§ PROVIDED MATERIAL
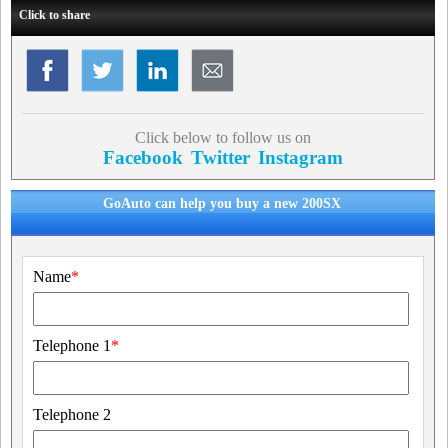
Click to share
Click below to follow us on
Facebook
Twitter
Instagram
GoAuto can help you buy a new 200SX
Name
*
Telephone 1
*
Telephone 2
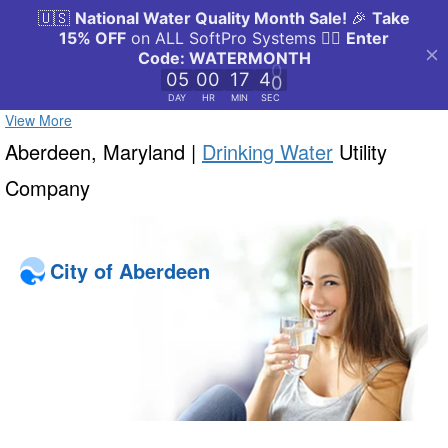
View More
Aberdeen, Maryland |
Drinking Water
Utility
Company
City of Aberdeen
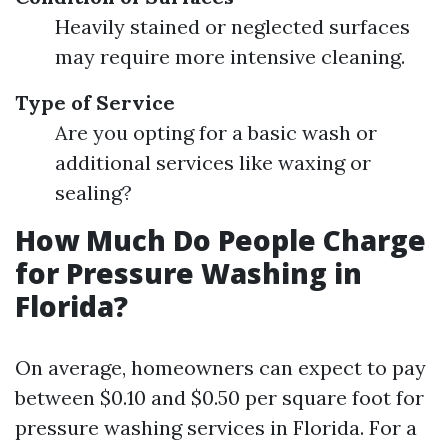
Heavily stained or neglected surfaces
may require more intensive cleaning.
Type of Service
Are you opting for a basic wash or
additional services like waxing or
sealing?
How Much Do People Charge
for Pressure Washing in
Florida?
On average, homeowners can expect to pay
between $0.10 and $0.50 per square foot for
pressure washing services in Florida. For a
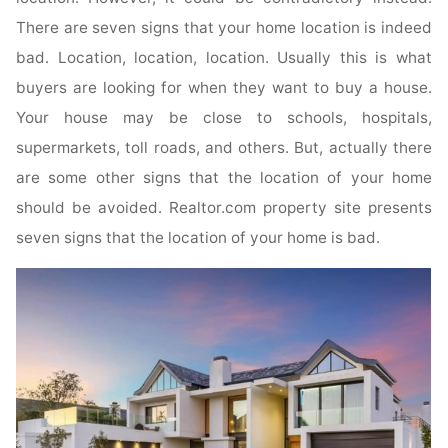
There are seven signs that your home location is indeed
bad. Location, location, location. Usually this is what
buyers are looking for when they want to buy a house.
Your house may be close to schools, hospitals,
supermarkets, toll roads, and others. But, actually there
are some other signs that the location of your home
should be avoided. Realtor.com property site presents
seven signs that the location of your home is bad.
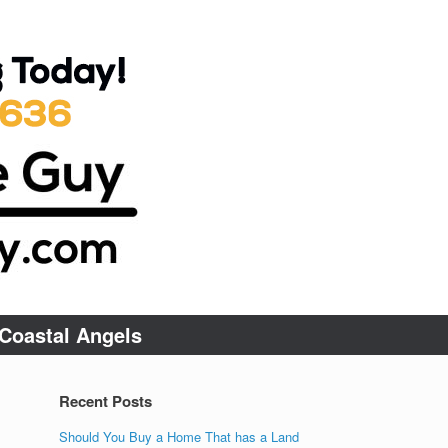
Coastal Angels
Recent Posts
Should You Buy a Home That has a Land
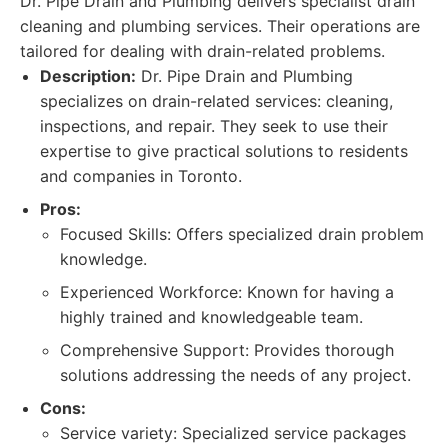
Dr. Pipe Drain and Plumbing delivers specialist drain
cleaning and plumbing services. Their operations are
tailored for dealing with drain-related problems.
Description:
Dr. Pipe Drain and Plumbing
specializes on drain-related services: cleaning,
inspections, and repair. They seek to use their
expertise to give practical solutions to residents
and companies in Toronto.
Pros:
Focused Skills: Offers specialized drain problem
knowledge.
Experienced Workforce: Known for having a
highly trained and knowledgeable team.
Comprehensive Support: Provides thorough
solutions addressing the needs of any project.
Cons:
Service variety: Specialized service packages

§ TASK DIRECTIONS
Give back every line of text in the listing above word for word, leaving out the pictures.

§ WRITTEN ANSWER
Click to share
Click below to follow us on
Facebook
Twitter
Instagram
GoAuto can help you buy a new 200SX
Name
*
Telephone 1
*
Telephone 2
View More
Aberdeen, Maryland |
Drinking Water
Utility
Company
City of Aberdeen
Heavily stained or neglected surfaces
may require more intensive cleaning.
Type of Service
Are you opting for a basic wash or
additional services like waxing or
sealing?
How Much Do People Charge
for Pressure Washing in
Florida?
On average, homeowners can expect to pay
between $0.10 and $0.50 per square foot for
pressure washing services in Florida. For a
There are seven signs that your home location is indeed
bad. Location, location, location. Usually this is what
buyers are looking for when they want to buy a house.
Your house may be close to schools, hospitals,
supermarkets, toll roads, and others. But, actually there
are some other signs that the location of your home
should be avoided. Realtor.com property site presents
seven signs that the location of your home is bad.
Coastal Angels
Recent Posts
Should You Buy a Home That has a Land
Dr. Pipe Drain and Plumbing delivers specialist drain
cleaning and plumbing services. Their operations are
tailored for dealing with drain-related problems.
Description:
Dr. Pipe Drain and Plumbing
specializes on drain-related services: cleaning,
inspections, and repair. They seek to use their
expertise to give practical solutions to residents
and companies in Toronto.
Pros:
Focused Skills: Offers specialized drain problem
knowledge.
Experienced Workforce: Known for having a
highly trained and knowledgeable team.
Comprehensive Support: Provides thorough
solutions addressing the needs of any project.
Cons:
Service variety: Specialized service packages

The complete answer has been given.